4-Thioescaline

Clinical data
- Other names: 4-TE; Thioescaline; 3,5-Dimethoxy-4-ethylthiophenethylamine; 4-Ethylthio-3,5-dimethoxyphenethylamine
- Routes of administration: Oral
- Drug class: Serotonergic psychedelic; Hallucinogen
- ATC code: None;

Pharmacokinetic data
- Onset of action: 40 minutes Peak: 2 hours
- Duration of action: 9–12 hours (but up to 15 hours)

Identifiers
- IUPAC name 2-(4-ethylsulfanyl-3,5-dimethoxyphenyl)ethanamine;
- CAS Number: 90109-49-2;
- PubChem CID: 44349999;
- ChemSpider: 21106391;
- UNII: 7YBD9MZP7J;
- ChEMBL: ChEMBL340722;
- CompTox Dashboard (EPA): DTXSID301336273 ;

Chemical and physical data
- Formula: C_{12}H_{19}NO_{2}S
- Molar mass: 241.35 g·mol^{−1}
- 3D model (JSmol): Interactive image;
- SMILES CCSC1=C(C=C(C=C1OC)CCN)OC;
- InChI InChI=1S/C12H19NO2S/c1-4-16-12-10(14-2)7-9(5-6-13)8-11(12)15-3/h7-8H,4-6,13H2,1-3H3; Key:JUZZKKJLOWQNPC-UHFFFAOYSA-N;

= 4-Thioescaline =

4-Thioescaline (4-TE), or thioescaline, also known as 3,5-dimethoxy-4-ethylthiophenethylamine, is a psychedelic drug of the phenethylamine and scaline families related to mescaline. It is the analogue of escaline in which the methoxy group at the 4 position has been replaced with a methylthio group. The drug is one of two possible thioescaline (TE) positional isomers, the other being 3-thioescaline (3-TE).

In his book PiHKAL (Phenethylamines I Have Known and Loved) and other publications, Alexander Shulgin lists 4-thioescaline's dose as 20 to 30 mg orally and its duration as 9 to 12 hours (but up to 15 hours). Its onset is 40 minutes and time to peak is 2 hours. The drug has approximately 10 to 20 times the potency of mescaline and is among the most potent thioscalines.

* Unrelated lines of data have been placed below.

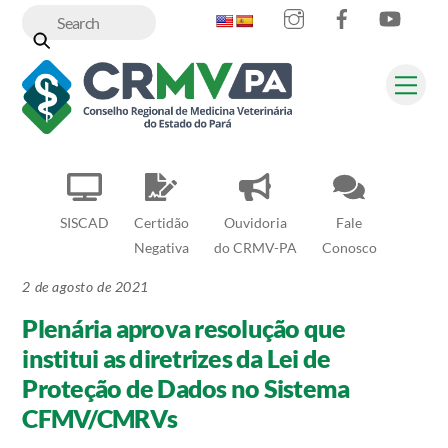
Instagram
Facebook
YouT
Skip
to
content
Me
SISCAD
Certidão
Ouvidoria
Fale
Negativa
do CRMV-PA
Conosco
2 de agosto de 2021
Plenária aprova resolução que
institui as diretrizes da Lei de
Proteção de Dados no Sistema
CFMV/CMRVs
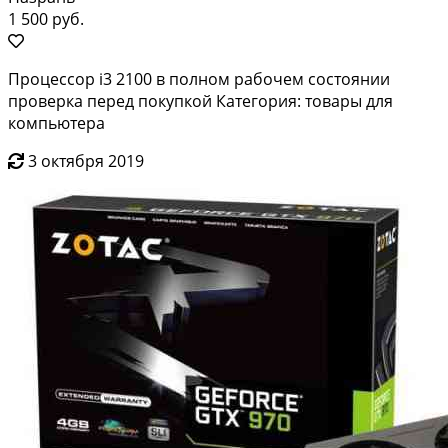
1 500 руб.
Процессор i3 2100 в полном рабочем состоянии
проверка перед покупкой Категория: товары для
компьютера
3 октября 2019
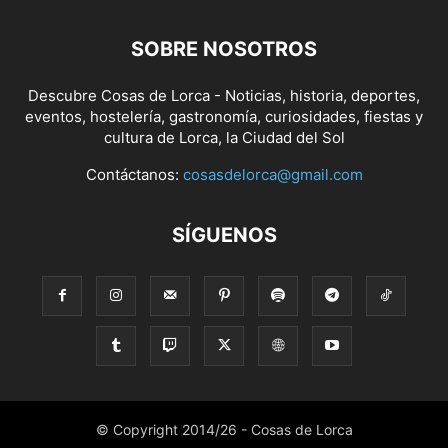
SOBRE NOSOTROS
Descubre Cosas de Lorca - Noticias, historia, deportes,
eventos, hostelería, gastronomía, curiosidades, fiestas y
cultura de Lorca, la Ciudad del Sol
Contáctanos:
cosasdelorca@gmail.com
SÍGUENOS
© Copyright 2014/26 - Cosas de Lorca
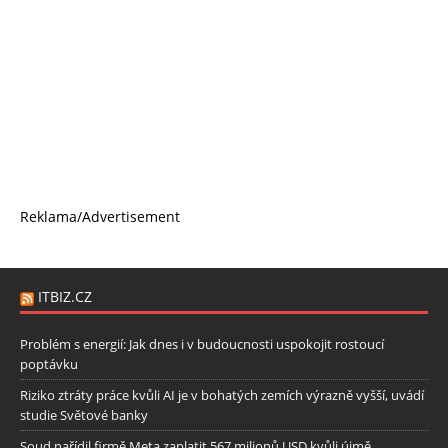
Reklama/Advertisement
ITBIZ.CZ
Problém s energií: Jak dnes i v budoucnosti uspokojit rostoucí
poptávku
Riziko ztráty práce kvůli AI je v bohatých zemích výrazně vyšší, uvádí
studie Světové banky
Soud nařídil firmě Meta zaplatit 567 milionů USD kvůli újmě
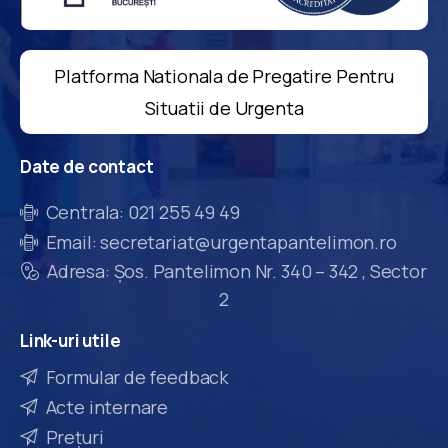
Platforma Nationala de Pregatire Pentru
Situatii de Urgenta
Date
de
contact
Centrala: 021 255 49 49
Email: secretariat@urgentapantelimon.ro
Adresa: Șos. Pantelimon Nr. 340 – 342 , Sector
2
Link-uri
utile
Formular de feedback
Acte internare
Prețuri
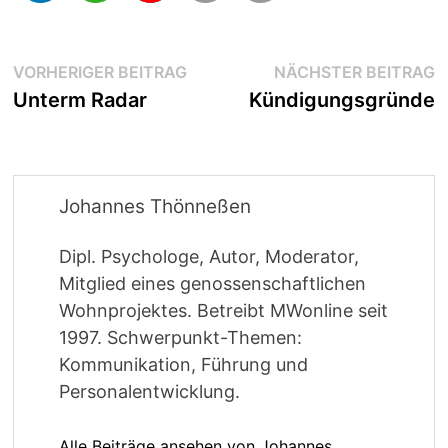
Beitragsnavigation
Vorheriger
N
VORHERIGER BEITRAG
NÄCHSTER BEITRAG
Beitrag:
B
Unterm Radar
Kündigungsgründe
Johannes Thönneßen
Dipl. Psychologe, Autor, Moderator,
Mitglied eines genossenschaftlichen
Wohnprojektes. Betreibt MWonline seit
1997. Schwerpunkt-Themen:
Kommunikation, Führung und
Personalentwicklung.
Alle Beiträge ansehen von Johannes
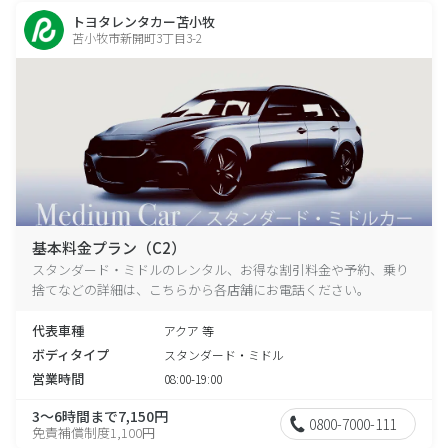
トヨタレンタカー苫小牧
苫小牧市新開町3丁目3-2
基本料金プラン（C2）
スタンダード・ミドルのレンタル、お得な割引料金や予約、乗り
捨てなどの詳細は、こちらから各店舗にお電話ください。
代表車種
アクア 等
ボディタイプ
スタンダード・ミドル
営業時間
08:00-19:00
3～6時間まで7,150円
0800-7000-111
免責補償制度1,100円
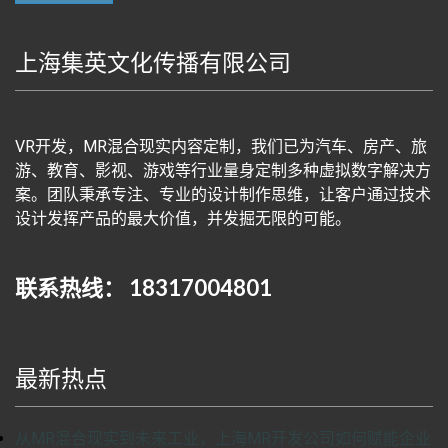
上海集英文化传播有限公司
VR开发，MR混合现实内容定制，我们已为汽车、房产、旅
游、教育、影视、游戏等行业量身定制多种虚拟数字解决方
案。团队秉承专注、专业的设计制作思维，让客户通过技术
设计发挥产品的最大价值，并发掘无限的可能。
联系热线： 18317004801
最新热点
从MR混合现实到未来工业，上海MR开发公司如何赋能企业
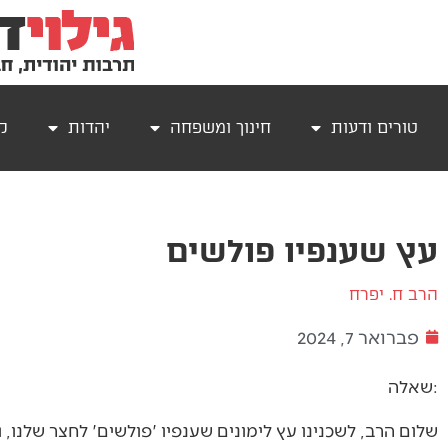
טורים ודעות
חינוך ומשפחה
יהדות
קר
עץ שענפיו פולשים
הרב ח. יפרח
פברואר 7, 2024
שאלה:
שלום הרב, לשכנינו עץ לימונים שענפיו 'פולשים' לחצר שלנו, ו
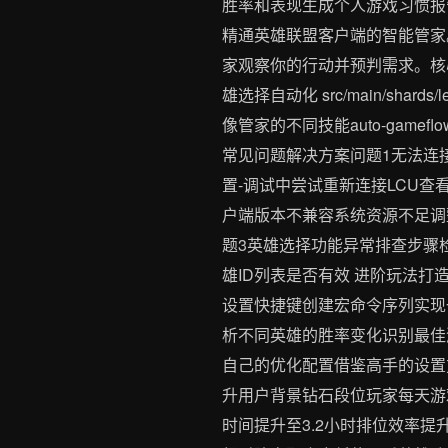
胜率和表现生成个人游戏习惯报告
精通英雄联盟客户端的智能管家
家观察你的行动并预判需求。核心模块架构src/
雄选择自动化 src/main/shards/l
像管家的不同技能auto-gamefl
常见问题解决方案问题1无法连
置-调试中尝试重新连接LCU查看sr
户端版本不兼容系统资源不足调
题3英雄选择功能异常排查步骤检查sr
雄ID列表是否有效 进阶玩法打造专属游
设置快捷键创建宏命令序列实现
析不同英雄的胜率变化识别最佳游
自己的优化配置借鉴高手的设置
升用户背景钻石段位玩家每天游
时间提升至3.2小时排位效率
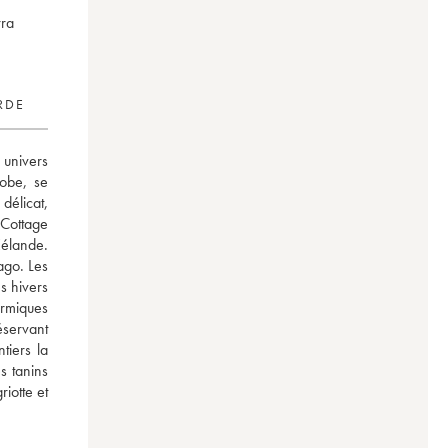
rra
RDE
univers 
obe, se 
licat, 
 Cottage 
élande. 
go. Les 
 hivers 
rmiques 
servant 
iers la 
 tanins 
iotte et 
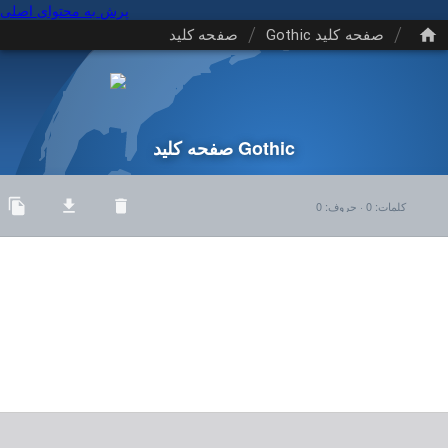
پرش به محتوای اصلی
/
/
صفحه کلید Gothic
صفحه کلید
صفحه کلید Gothic
کلمات
:
0
·
حروف
:
0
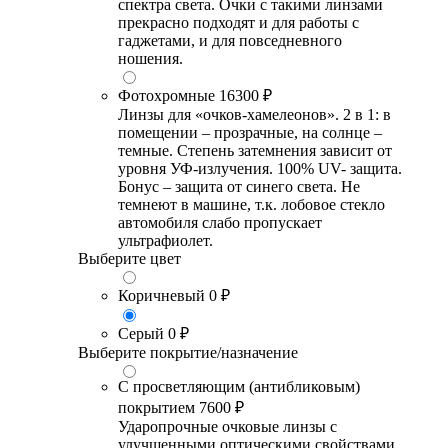
спектра света. Очки с такими линзами
прекрасно подходят и для работы с
гаджетами, и для повседневного
ношения.
Фотохромные
16300 ₽
Линзы для «очков-хамелеонов». 2 в 1: в
помещении – прозрачные, на солнце –
темные. Степень затемнения зависит от
уровня УФ-излучения. 100% UV- защита.
Бонус – защита от синего света. Не
темнеют в машине, т.к. лобовое стекло
автомобиля слабо пропускает
ультрафиолет.
Выберите цвет
Коричневый
0 ₽
Серый
0 ₽
Выберите покрытие/назначение
С просветляющим (антибликовым)
покрытием
7600 ₽
Ударопрочные очковые линзы с
улучшенными оптическими свойствами,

The effects of 4-thioescaline have been reported to include closed-eye imagery and fantasy, open-eye visuals, sensuousness, feelings of energy, clean experience, clear-headedness and clarity of thought, introspection and insights, easy talking and communication, cloudiness, feeling disconnected, feelings of complex depth without definition, feeling depleted, body awareness, body tingling, heavy body load, feeling jangly, body heaviness, pupil dilation, flushing, nausea, and lasting afterglow. One person remarked that it was marvelous, very beautiful, joyous, and sensuous, while another said that there was not enough mental to balance the physical. According to Shulgin, 4-thioescaline produces a state of perceptual distortion, tactile responsiveness, and mood enhancement like euphoria and easy humor that closely resembles that of mescaline.

The chemical synthesis of 4-thioescaline has been described.

4-Thioescaline was first described in the scientific literature by Alexander Shulgin and Peyton Jacob III in 1984. Subsequently, it was described in greater detail by Shulgin in PiHKAL in 1991.